◆ What to produce ◆
Which lines in the entries contain the string "Outline"? Pull out every one of them.

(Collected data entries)
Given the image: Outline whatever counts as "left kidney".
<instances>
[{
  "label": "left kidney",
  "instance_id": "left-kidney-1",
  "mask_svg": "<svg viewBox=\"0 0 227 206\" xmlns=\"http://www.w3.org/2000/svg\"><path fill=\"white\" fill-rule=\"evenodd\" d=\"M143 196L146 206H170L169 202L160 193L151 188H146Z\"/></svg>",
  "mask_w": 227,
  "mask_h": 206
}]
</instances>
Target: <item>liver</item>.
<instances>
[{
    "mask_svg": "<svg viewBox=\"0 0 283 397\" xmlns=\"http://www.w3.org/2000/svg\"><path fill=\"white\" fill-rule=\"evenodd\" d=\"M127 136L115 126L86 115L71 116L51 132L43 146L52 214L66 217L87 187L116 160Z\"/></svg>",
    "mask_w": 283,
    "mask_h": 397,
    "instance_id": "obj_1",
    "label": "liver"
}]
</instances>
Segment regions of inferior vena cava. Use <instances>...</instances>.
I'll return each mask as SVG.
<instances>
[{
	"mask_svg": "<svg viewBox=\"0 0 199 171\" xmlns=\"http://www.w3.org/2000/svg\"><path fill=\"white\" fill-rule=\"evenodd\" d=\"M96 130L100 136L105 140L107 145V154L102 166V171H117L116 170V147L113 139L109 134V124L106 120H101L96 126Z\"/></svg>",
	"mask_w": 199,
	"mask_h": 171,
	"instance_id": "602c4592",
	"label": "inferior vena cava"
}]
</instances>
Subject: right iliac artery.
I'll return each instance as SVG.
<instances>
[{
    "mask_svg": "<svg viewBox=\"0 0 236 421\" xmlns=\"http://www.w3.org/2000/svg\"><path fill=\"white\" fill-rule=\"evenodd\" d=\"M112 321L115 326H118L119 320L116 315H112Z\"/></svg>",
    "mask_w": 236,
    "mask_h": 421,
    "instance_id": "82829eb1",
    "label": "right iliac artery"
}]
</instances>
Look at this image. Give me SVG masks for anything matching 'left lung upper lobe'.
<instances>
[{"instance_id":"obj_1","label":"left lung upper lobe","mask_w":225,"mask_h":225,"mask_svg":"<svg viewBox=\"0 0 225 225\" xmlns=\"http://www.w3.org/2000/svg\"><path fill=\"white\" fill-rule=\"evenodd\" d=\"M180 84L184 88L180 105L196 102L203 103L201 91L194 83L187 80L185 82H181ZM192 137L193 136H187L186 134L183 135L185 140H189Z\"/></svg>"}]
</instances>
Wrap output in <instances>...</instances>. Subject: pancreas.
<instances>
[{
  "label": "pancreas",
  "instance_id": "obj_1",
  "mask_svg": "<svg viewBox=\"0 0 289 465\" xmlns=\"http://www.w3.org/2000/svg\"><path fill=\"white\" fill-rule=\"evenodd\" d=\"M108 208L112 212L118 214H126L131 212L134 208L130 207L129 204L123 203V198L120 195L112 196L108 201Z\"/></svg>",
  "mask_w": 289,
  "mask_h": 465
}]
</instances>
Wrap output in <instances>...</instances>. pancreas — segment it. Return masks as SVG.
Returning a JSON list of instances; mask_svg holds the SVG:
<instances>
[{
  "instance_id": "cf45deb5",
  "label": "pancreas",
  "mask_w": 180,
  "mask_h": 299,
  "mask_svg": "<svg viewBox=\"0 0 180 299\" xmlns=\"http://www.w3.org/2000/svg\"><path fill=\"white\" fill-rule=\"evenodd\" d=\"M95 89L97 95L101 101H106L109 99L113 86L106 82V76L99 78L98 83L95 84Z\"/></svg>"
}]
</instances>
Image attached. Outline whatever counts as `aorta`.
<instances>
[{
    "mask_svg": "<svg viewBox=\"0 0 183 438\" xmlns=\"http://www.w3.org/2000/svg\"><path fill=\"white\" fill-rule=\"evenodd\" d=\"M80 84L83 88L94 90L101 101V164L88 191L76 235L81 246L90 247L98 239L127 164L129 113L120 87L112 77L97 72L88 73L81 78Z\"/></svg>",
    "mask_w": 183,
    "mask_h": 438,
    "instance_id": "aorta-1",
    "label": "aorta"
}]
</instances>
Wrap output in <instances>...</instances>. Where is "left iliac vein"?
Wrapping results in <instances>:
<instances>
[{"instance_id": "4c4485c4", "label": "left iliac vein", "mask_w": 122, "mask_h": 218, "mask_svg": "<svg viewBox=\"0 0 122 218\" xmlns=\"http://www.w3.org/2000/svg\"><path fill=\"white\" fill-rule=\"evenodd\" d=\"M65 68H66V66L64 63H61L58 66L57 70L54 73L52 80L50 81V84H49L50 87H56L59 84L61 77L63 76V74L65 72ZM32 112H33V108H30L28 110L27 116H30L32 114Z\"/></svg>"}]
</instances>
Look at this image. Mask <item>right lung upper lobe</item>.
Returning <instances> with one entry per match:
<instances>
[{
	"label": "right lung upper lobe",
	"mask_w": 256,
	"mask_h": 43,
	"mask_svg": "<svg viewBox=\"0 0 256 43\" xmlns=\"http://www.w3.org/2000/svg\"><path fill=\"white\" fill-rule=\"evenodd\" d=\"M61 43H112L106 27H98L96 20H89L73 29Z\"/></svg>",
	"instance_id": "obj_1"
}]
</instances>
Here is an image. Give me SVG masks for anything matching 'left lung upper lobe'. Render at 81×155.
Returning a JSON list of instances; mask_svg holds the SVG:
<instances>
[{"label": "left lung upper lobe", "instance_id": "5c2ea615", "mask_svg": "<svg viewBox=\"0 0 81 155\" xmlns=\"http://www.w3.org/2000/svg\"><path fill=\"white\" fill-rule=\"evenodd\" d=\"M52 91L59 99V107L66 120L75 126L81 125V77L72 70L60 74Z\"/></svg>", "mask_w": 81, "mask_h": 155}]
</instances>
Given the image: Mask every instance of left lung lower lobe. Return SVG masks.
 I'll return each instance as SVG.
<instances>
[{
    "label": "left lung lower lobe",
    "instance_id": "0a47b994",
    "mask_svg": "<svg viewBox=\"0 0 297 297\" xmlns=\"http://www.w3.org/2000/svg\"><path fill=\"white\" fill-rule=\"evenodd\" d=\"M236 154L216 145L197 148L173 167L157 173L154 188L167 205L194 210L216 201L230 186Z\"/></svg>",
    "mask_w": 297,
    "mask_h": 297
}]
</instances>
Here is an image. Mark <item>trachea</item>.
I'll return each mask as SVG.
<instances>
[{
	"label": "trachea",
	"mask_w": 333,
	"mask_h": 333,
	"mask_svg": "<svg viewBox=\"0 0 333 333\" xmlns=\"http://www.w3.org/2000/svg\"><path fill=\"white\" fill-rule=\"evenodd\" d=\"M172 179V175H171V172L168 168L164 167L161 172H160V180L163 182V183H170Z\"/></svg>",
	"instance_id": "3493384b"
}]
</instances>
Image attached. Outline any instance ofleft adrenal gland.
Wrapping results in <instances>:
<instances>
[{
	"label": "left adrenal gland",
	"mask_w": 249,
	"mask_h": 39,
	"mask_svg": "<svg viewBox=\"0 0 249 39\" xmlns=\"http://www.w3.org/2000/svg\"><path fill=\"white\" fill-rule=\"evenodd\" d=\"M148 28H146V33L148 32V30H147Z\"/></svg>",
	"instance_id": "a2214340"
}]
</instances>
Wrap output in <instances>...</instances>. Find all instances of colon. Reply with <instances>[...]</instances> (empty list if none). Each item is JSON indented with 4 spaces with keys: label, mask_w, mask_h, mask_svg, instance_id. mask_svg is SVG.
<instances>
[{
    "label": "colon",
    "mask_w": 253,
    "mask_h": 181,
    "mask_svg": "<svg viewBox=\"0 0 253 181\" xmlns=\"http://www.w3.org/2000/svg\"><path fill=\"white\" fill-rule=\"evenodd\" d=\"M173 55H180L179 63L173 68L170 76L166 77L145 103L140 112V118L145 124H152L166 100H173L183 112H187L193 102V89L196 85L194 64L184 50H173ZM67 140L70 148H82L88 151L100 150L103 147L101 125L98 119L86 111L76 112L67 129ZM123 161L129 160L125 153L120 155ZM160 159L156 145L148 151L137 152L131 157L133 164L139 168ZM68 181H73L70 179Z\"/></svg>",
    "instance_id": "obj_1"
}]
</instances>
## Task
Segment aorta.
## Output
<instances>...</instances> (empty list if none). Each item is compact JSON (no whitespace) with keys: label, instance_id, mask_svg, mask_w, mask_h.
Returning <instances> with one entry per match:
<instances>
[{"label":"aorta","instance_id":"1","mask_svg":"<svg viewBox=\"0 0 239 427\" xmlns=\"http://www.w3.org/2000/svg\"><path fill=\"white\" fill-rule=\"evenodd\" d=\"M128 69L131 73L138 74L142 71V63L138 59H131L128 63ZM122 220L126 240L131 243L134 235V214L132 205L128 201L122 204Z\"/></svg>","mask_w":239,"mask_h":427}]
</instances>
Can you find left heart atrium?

◆ Complete answer ◆
Given the image: Outline whatever counts as "left kidney".
Image attached. Outline whatever counts as `aorta`.
Image attached. Outline any instance ofleft adrenal gland.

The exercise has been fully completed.